#### Given text
■ ■ ■

Under Article 1(1) of Ley 4/2012 de contratos de aprovechamiento por turno de bienes de uso turístico, de adquisición de productos vacacionales de larga duración, de reventa y de intercambio y normas tributarias (Law 4/2012 on timeshare, long-term holiday products, resale and exchange contracts and the tax regulations in that area), of 6 July 2012 (BOE No 162 of 7 July 2012, p. 49192), contracts for the marketing, sale and resale of timeshare rights and long-term holiday products and exchange contracts are to be governed by the provisions of that law where they are concluded between a trader and a consumer.

24

In accordance with Article 2 of Law 4/2012, ‘timeshare contract’ means a contract of a duration of more than one year under which a consumer, for consideration, acquires the right to use one or more units of accommodation for the purposes of an overnight stay, for more than one stay.

The dispute in the main proceedings and the questions referred for a preliminary ruling

25

The applicants in the main proceedings are British consumers resident in the United Kingdom who concluded, on 14 April 2008 and 28 June 2010 respectively, two contracts with Diamond Resorts Europe, an English company operating as a branch in Spain of the Diamond Resorts group.

26

Both of those contracts provided for the grant of a certain number of points enabling the applicants in the main proceedings to enjoy, for a fixed period, a range of accommodation in various countries in Europe, in particular in Spain. Under those contracts, the applicants in the main proceedings were not allocated specific accommodation or a specific period each year, but rather a list of possible accommodation, the availability of which they had to request in advance in order to benefit from it at the desired time.

■ ■ ■

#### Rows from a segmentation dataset
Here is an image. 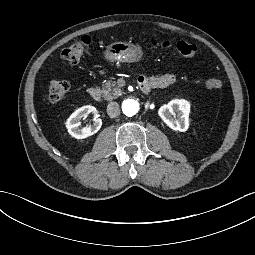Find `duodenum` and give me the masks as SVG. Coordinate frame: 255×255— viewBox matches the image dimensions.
I'll list each match as a JSON object with an SVG mask.
<instances>
[{"label":"duodenum","mask_w":255,"mask_h":255,"mask_svg":"<svg viewBox=\"0 0 255 255\" xmlns=\"http://www.w3.org/2000/svg\"><path fill=\"white\" fill-rule=\"evenodd\" d=\"M139 88L143 93H149L152 87V83L144 78H140L138 81ZM88 95L98 101L101 98V92L97 87H90L87 89Z\"/></svg>","instance_id":"duodenum-1"}]
</instances>
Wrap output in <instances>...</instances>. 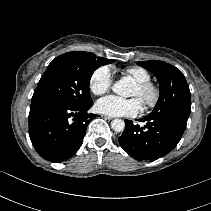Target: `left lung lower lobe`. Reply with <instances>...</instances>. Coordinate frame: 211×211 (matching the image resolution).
<instances>
[{"label":"left lung lower lobe","mask_w":211,"mask_h":211,"mask_svg":"<svg viewBox=\"0 0 211 211\" xmlns=\"http://www.w3.org/2000/svg\"><path fill=\"white\" fill-rule=\"evenodd\" d=\"M144 127L125 120L126 128L119 137L121 147L138 160L154 161L171 152L180 141L187 120L171 113H156L145 116Z\"/></svg>","instance_id":"obj_1"}]
</instances>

■ ■ ■

#### Required actions
(1) Based on the timeshare contract passage, decide whether each statement agrees with it, answering yes or no and quoting the deciding words: (a) Law 4/2012 defines a timeshare contract as one lasting more than one year. (b) The applicants were allocated specific accommodation for a specific period each year. (c) Diamond Resorts Europe is a Spanish company.
(2) According to the timeshare contract passage, on what dates did the applicants conclude their two contracts?
(3) Carry on the timeshare contract passage from its last sentence.
The records were drawn from a separate source unrelated to the text.

#### Task-by-task results
(1)
(a) Yes: "a contract of a duration of more than one year"
(b) No: "the applicants in the main proceedings were not allocated specific accommodation or a specific period each year"
(c) No: "an English company operating as a branch in Spain of the Diamond Resorts group"

(2) On 14 April 2008 and 28 June 2010.

(3)
27

The applicants in the main proceedings request that those same contracts be declared invalid on the ground that they do not satisfy the requirements laid down in Laws 42/1998 and 4/2012, which require, inter alia, the right to use timeshare properties to be entered in the Spanish land registry, the accommodation allocated to consumers to be determined precisely and the duration of the contracts to be specified. In that context, the applicants in the main proceedings submit that the rights acquired under the contracts at issue must be classified as ‘rights in rem to use timeshare properties’.

28

The applicants also brought proceedings against other companies belonging to the same group as Diamond Resorts Europe, but that were not parties to the contracts at issue in the main proceedings.

29

Diamond Resorts Europe contends that those contracts do not concern rights in rem but rights in personam. It considers that the contracts must be governed by English law, since the applicants in the main proceedings are United Kingdom nationals, they have their habitual residence in that country and the seat of the group of companies is also in the United Kingdom.

30

The referring court considers that the determination of the law applicable to the contracts at issue depends on the answer to the question of which provisions of the Rome Convention and the Rome I Regulation are applicable and that that answer has consequences for the validity of those contracts. In that regard, the Spanish legislation applicable at the time of their signature, namely Law 42/1998, regarded those contracts as constituting rights in rem in immovable property and made their validity subject to a number of formal requirements which the English law does not impose. However, the Spanish legislation in force, namely Law 4/2012, includes a Title II, which was interpreted as meaning that such contracts were considered to be association contracts and that, consequently, they were subject to the provisions of that title. Since there are fewer formal requirements laid down by Law 4/2012, those contracts would be valid in the light of that law.

31

According to the referring court, as regards the determination of the applicable law, there are various possible interpretations. On the one hand, where the relationship is between a consumer and a trader with a branch in Spain, the contract concerned was signed in Spain and the parties’ obligations relate to immovable property situated in Spain, Spanish law should be applied.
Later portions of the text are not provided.